[[ EXERCISE PASSAGE, beginning ]]

Arrive: Smooth Deceleration

Arrive is Seek with a "slowing radius". When the agent enters the radius, its desired speed scales down linearly to 0. This prevents the agent from orbiting the target at full speed.

arrive.js
function arrive(vehicle, target, slowingRadius = 80) {
    const dx = target.x - vehicle.pos.x;
    const dy = target.y - vehicle.pos.y;
    const dist = Math.hypot(dx, dy);

    // Inside the slowing radius: scale speed down
    let desiredSpeed = vehicle.maxSpeed;
    if (dist < slowingRadius) {
        desiredSpeed = vehicle.maxSpeed * (dist / slowingRadius);
    }

    const desired = {
        x: (dx / dist) * desiredSpeed,
        y: (dy / dist) * desiredSpeed
    };

    const steer = {
        x: desired.x - vehicle.vel.x,
        y: desired.y - vehicle.vel.y
    };

    return limit(steer, vehicle.maxForce);
}

Wander: Organic Exploration

Wander avoids jittery random walks by projecting a circle ahead of the agent and randomly nudging an angle on that circle each frame. The result is smoothly curving, organic movement.

wander.js
// Each agent needs a persistent wander angle
vehicle.wanderAngle = Math.random() * Math.PI * 2;

function wander(vehicle) {
    const WANDER_DIST = 60;   // How far ahead the wander circle is
    const WANDER_RADIUS = 30; // Radius of the wander circle
    const WANDER_JITTER = 0.3; // How fast the angle changes

    // 1. Slightly nudge the angle
    vehicle.wanderAngle += (Math.random() - 0.5) * WANDER_JITTER;

    // 2. Project circle center ahead of vehicle
    const speed = Math.hypot(vehicle.vel.x, vehicle.vel.y) || 1;
    const circleCenter = {
        x: vehicle.pos.x + (vehicle.vel.x / speed) * WANDER_DIST,
        y: vehicle.pos.y + (vehicle.vel.y / speed) * WANDER_DIST
    };

    // 3. Target is a point on the circle
    const wanderTarget = {
        x: circleCenter.x + Math.cos(vehicle.wanderAngle) * WANDER_RADIUS,
        y: circleCenter.y + Math.sin(vehicle.wanderAngle) * WANDER_RADIUS
    };

    return seek(vehicle, wanderTarget);
}

Flocking: Emergent Group Behavior

Craig Reynolds' famous "boids" algorithm creates realistic flocking using just three rules combined. No central controller — each agent only looks at its neighbors.

[[ EXERCISE PASSAGE, end ]]
[[ SUPPLIED RECORDS, beginning ]]

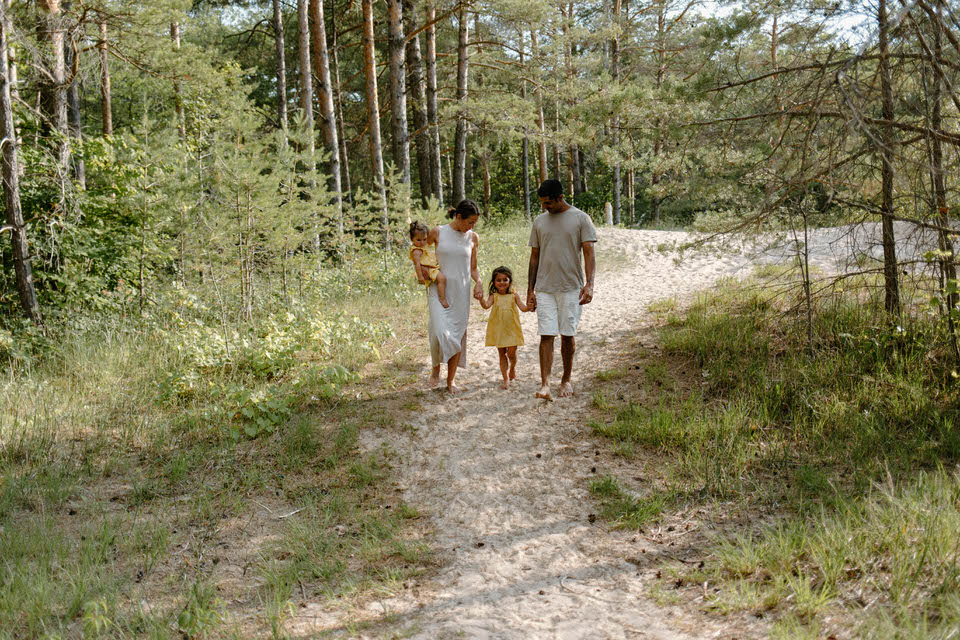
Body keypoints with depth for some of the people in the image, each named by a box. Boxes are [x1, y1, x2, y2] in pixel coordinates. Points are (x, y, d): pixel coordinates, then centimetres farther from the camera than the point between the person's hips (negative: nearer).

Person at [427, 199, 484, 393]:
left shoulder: (473, 238, 6)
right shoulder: (437, 233, -2)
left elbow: (473, 268, 13)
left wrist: (478, 282, -7)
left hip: (461, 292, 3)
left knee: (457, 335, 3)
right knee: (441, 332, -19)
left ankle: (450, 381, 16)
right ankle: (436, 366, 10)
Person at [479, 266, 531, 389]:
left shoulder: (514, 295, 1)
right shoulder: (494, 296, 0)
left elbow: (522, 307, -5)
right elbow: (486, 305, -17)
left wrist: (529, 307, -26)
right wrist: (481, 298, -37)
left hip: (512, 329, -1)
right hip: (498, 330, 1)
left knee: (511, 353, -4)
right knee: (502, 353, 6)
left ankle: (513, 367, 31)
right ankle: (506, 379, 14)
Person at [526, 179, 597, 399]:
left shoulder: (581, 219, -1)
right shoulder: (539, 221, 10)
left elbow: (589, 253, -5)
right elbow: (534, 257, 13)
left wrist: (589, 284, -18)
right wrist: (530, 290, 10)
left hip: (571, 287, -2)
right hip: (544, 288, 2)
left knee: (568, 335, 5)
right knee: (546, 335, -5)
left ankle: (566, 380, 20)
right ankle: (545, 384, -7)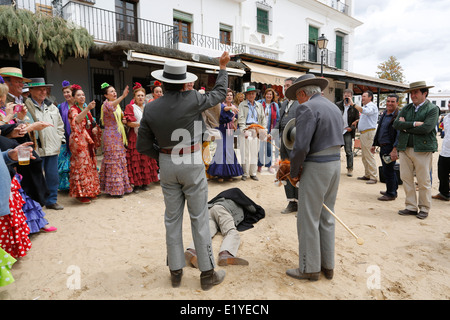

[[ SUPPLIED RECORDS, end ]]

_TASKS FOR THIS EXERCISE_.
(1) In the steering behaviors text, shorten the paragraph beginning "Wander avoids jittery random walks" to a single sentence that keeps its main facts.
(2) Translate this sentence from the steering behaviors text into Spanish: "This prevents the agent from orbiting the target at full speed."
(3) Reproduce the steering behaviors text word for word, starting with "Craig Reynolds' famous" and going on through "at its neighbors.".

_ANSWER LIST_.
(1) Wander projects a circle ahead of the agent and randomly nudges an angle on that circle each frame, which avoids jittery random walks and produces smoothly curving, organic movement.

(2) Esto evita que el agente orbite alrededor del objetivo a máxima velocidad.

(3)
Craig Reynolds' famous "boids" algorithm creates realistic flocking using just three rules combined. No central controller — each agent only looks at its neighbors.